Arby’s-Wendy’s Combo Finally Finds the Beef

In a tough environment for restaurants, the long battle by Peltz's Triarc ends with $2.34B all-stock agreement.
Stephen TaubApril 24, 2008

The year-long pursuit of Wendy’s International Inc. by Triarc Cos. and billionaire owner Nelson Peltz, who also controls the Arby’s chain, ended with a $2.34 billion all-stock deal for the restaurant company.

The Wendy’s board had turned down at least two prior offers, according to the Associated Press. The board relented at an offer of 4.25 Triarc shares for each share of Wendy’s, a $26.78-a-share price that included a 5.7-percent premium, Bloomberg News calculated.

Triarc, as franchisor of the Arby’s restaurant system, would have about 10,000 restaurant units, and pro forma annual system sales of $12.5 billion, when Wendy’s and Arby’s are combined company. That would make it the nation’s third largest fast-food chain. Triarc said it would change its corporate name after the merger to include the “Wendy’s” brand. Still, Arby’s and Wendy’s will operate as autonomous brand business units.
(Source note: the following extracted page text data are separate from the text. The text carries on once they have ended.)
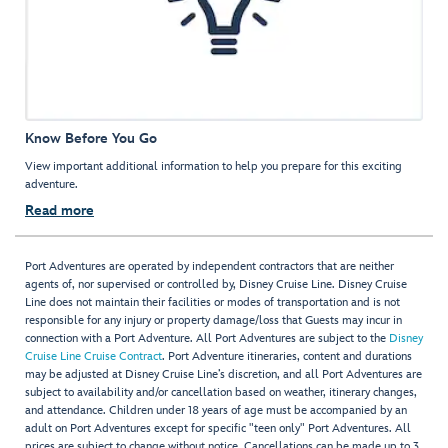
Know Before You Go
View important additional information to help you prepare for this exciting
adventure.
Read more
Port Adventures are operated by independent contractors that are neither
agents of, nor supervised or controlled by, Disney Cruise Line. Disney Cruise
Line does not maintain their facilities or modes of transportation and is not
responsible for any injury or property damage/loss that Guests may incur in
connection with a Port Adventure. All Port Adventures are subject to the
Disney
Cruise Line Cruise Contract
. Port Adventure itineraries, content and durations
may be adjusted at Disney Cruise Line’s discretion, and all Port Adventures are
subject to availability and/or cancellation based on weather, itinerary changes,
and attendance. Children under 18 years of age must be accompanied by an
adult on Port Adventures except for specific "teen only" Port Adventures. All
prices are subject to change without notice. Cancellations can be made up to 3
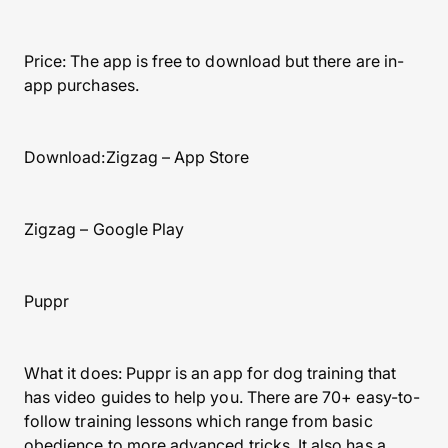
Price: The app is free to download but there are in-
app purchases.
Download:Zigzag – App Store
Zigzag – Google Play
Puppr
What it does: Puppr is an app for dog training that
has video guides to help you. There are 70+ easy-to-
follow training lessons which range from basic
obedience to more advanced tricks. It also has a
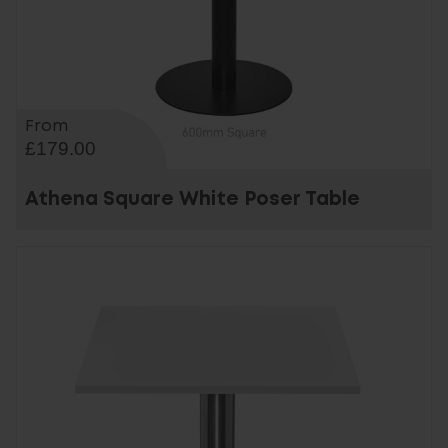
From
£179.00
Athena Square White Poser Table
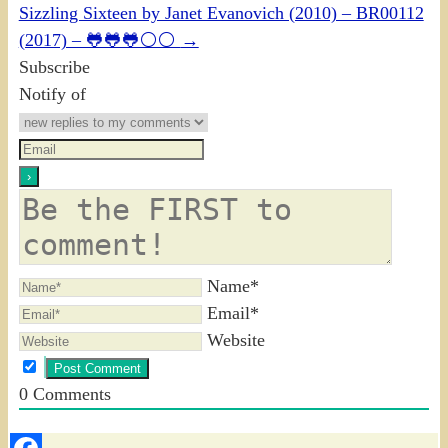
Sizzling Sixteen by Janet Evanovich (2010) – BR00112
(2017) – 🐸🐸🐸⚪⚪
→
Subscribe
Notify of
Name*
Email*
Website
0
Comments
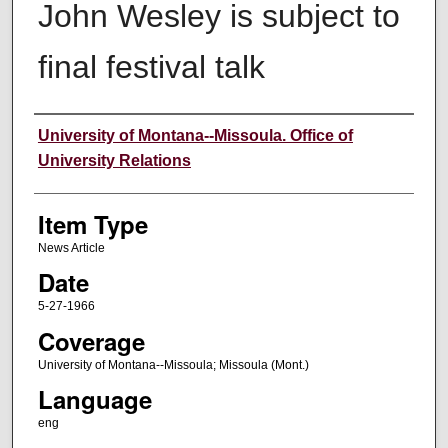
John Wesley is subject to
final festival talk
Author
University of Montana--Missoula. Office of
University Relations
Item Type
News Article
Date
5-27-1966
Coverage
University of Montana--Missoula; Missoula (Mont.)
Language
eng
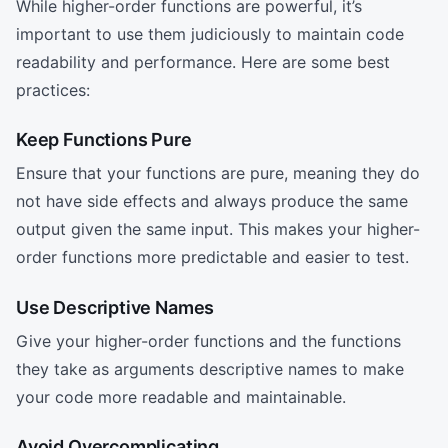
While higher-order functions are powerful, it’s
important to use them judiciously to maintain code
readability and performance. Here are some best
practices:
Keep Functions Pure
Ensure that your functions are pure, meaning they do
not have side effects and always produce the same
output given the same input. This makes your higher-
order functions more predictable and easier to test.
Use Descriptive Names
Give your higher-order functions and the functions
they take as arguments descriptive names to make
your code more readable and maintainable.
Avoid Overcomplicating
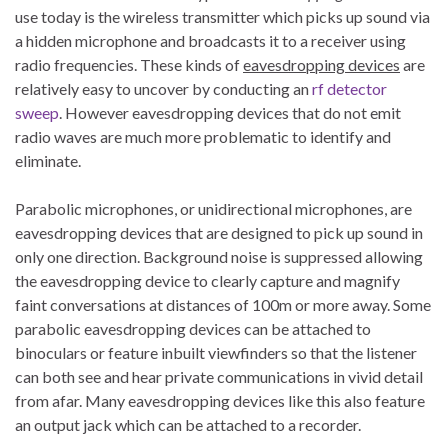
use today is the wireless transmitter which picks up sound via
a hidden microphone and broadcasts it to a receiver using
radio frequencies. These kinds of
eavesdropping devices
are
relatively easy to uncover by conducting an
rf detector
sweep
. However eavesdropping devices that do not emit
radio waves are much more problematic to identify and
eliminate.
Parabolic microphones, or unidirectional microphones, are
eavesdropping devices that are designed to pick up sound in
only one direction. Background noise is suppressed allowing
the eavesdropping device to clearly capture and magnify
faint conversations at distances of 100m or more away. Some
parabolic eavesdropping devices can be attached to
binoculars or feature inbuilt viewfinders so that the listener
can both see and hear private communications in vivid detail
from afar. Many eavesdropping devices like this also feature
an output jack which can be attached to a recorder.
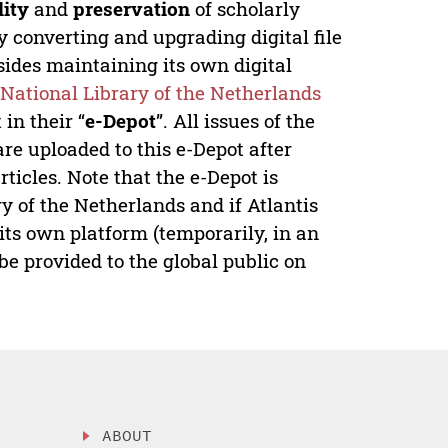
lity
and
preservation
of scholarly
y converting and upgrading digital file
ides maintaining its own digital
e
National Library of the Netherlands
in their “
e-Depot
”. All issues of the
re uploaded to this e-Depot after
ticles. Note that the e-Depot is
y of the Netherlands and if Atlantis
its own platform (temporarily, in an
e provided to the global public on
ABOUT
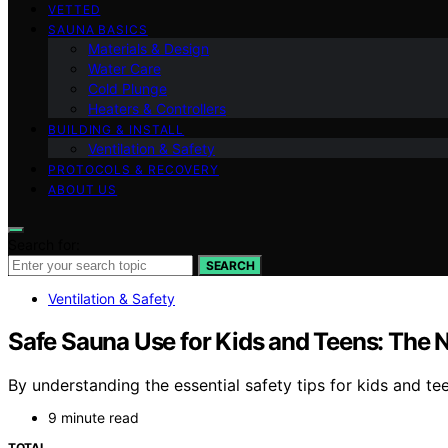
VETTED
SAUNA BASICS
Materials & Design
Water Care
Cold Plunge
Heaters & Controllers
BUILDING & INSTALL
Ventilation & Safety
PROTOCOLS & RECOVERY
ABOUT US
Search for:
SEARCH
Ventilation & Safety
Safe Sauna Use for Kids and Teens: The 
By understanding the essential safety tips for kids and te
9 minute read
TOTAL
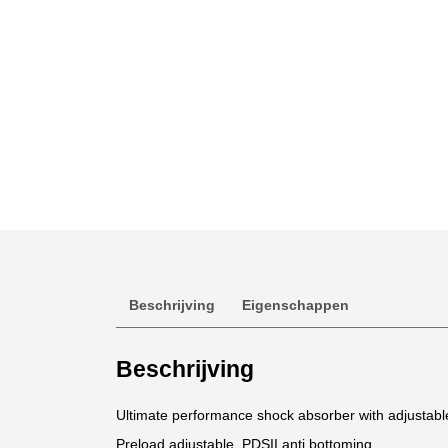
Beschrijving
Eigenschappen
Beschrijving
Ultimate performance shock absorber with adjustab
Preload adjustable. PDSII anti bottoming.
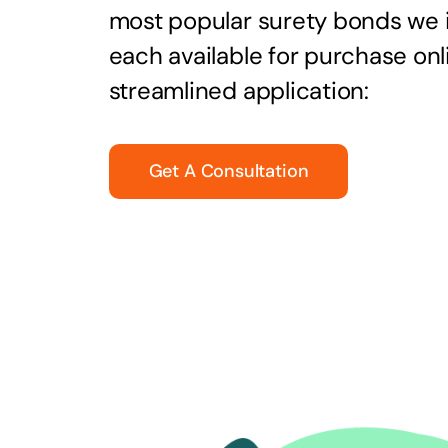
most popular surety bonds we
each available for purchase onl
streamlined application:
Get A Consultation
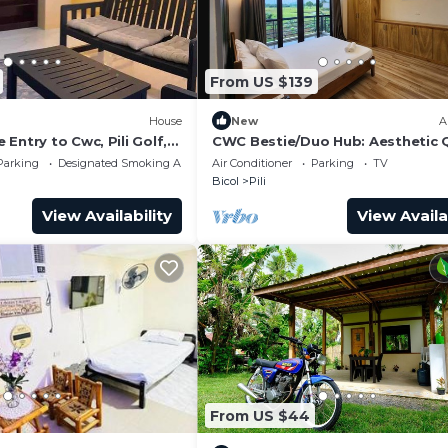
From US $139
House
New
A
Entry to Cwc, Pili Golf,
CWC Bestie/Duo Hub: Aesthetic
Suite & Shared Luxury Lounge
Parking
Designated Smoking Area
Air Conditioner
Parking
TV
Bicol
Pili
View Availability
View Availa
From US $44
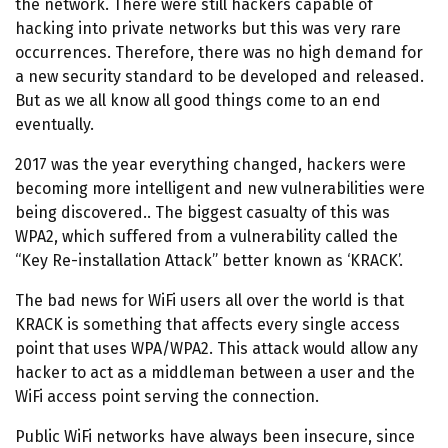
the network. There were still hackers capable of
hacking into private networks but this was very rare
occurrences. Therefore, there was no high demand for
a new security standard to be developed and released.
But as we all know all good things come to an end
eventually.
2017 was the year everything changed, hackers were
becoming more intelligent and new vulnerabilities were
being discovered.. The biggest casualty of this was
WPA2, which suffered from a vulnerability called the
“Key Re-installation Attack” better known as ‘KRACK’.
The bad news for WiFi users all over the world is that
KRACK is something that affects every single access
point that uses WPA/WPA2. This attack would allow any
hacker to act as a middleman between a user and the
WiFi access point serving the connection.
Public WiFi networks have always been insecure, since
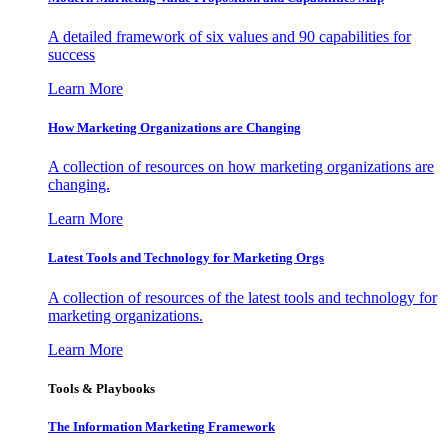
A detailed framework of six values and 90 capabilities for
success
Learn More
How Marketing Organizations are Changing
A collection of resources on how marketing organizations are
changing.
Learn More
Latest Tools and Technology for Marketing Orgs
A collection of resources of the latest tools and technology for
marketing organizations.
Learn More
Tools & Playbooks
The Information
Marketing Framework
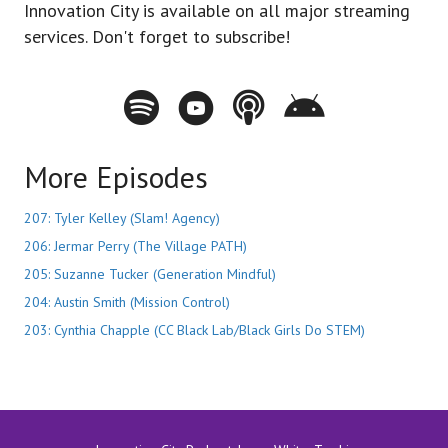
Innovation City is available on all major streaming
services. Don't forget to subscribe!
Spotify - Innovation City Podcast
Youtube - Innovation City Podcast
Apple Podcasts - Innovation City Pod
Stitcher - Innovation City Po
More Episodes
207: Tyler Kelley (Slam! Agency)
206: Jermar Perry (The Village PATH)
205: Suzanne Tucker (Generation Mindful)
204: Austin Smith (Mission Control)
203: Cynthia Chapple (CC Black Lab/Black Girls Do STEM)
Bloomberg said that Wendy’s CEO Kerrii Anderson, its former CFO, had failed to keep up with new-product introductions by competitors, leading to the pressure for a merger. According to a report in Portfolio.com, Triarc CEO Roland Smith will replace her at Wendy’s while also remaining CEO of the combined company.

The deal, however, comes during a significant slump in the restaurant business, from low-end to high-end. An article in the Wall Street Journal today details the soaring costs and falling demand in the current U.S. economy.

Peltz’s hedge fund, Trian, is the largest Wendy’s shareholder, with 9.8 percent, and has been agitating for change for some time.

Under the deal, Triarc’s shareholders will be asked to approve a charter amendment converting each share of Triarc Class B common, Series 1, into one share of its Class A Common Stock, resulting in a post-merger company with a single class of common stock.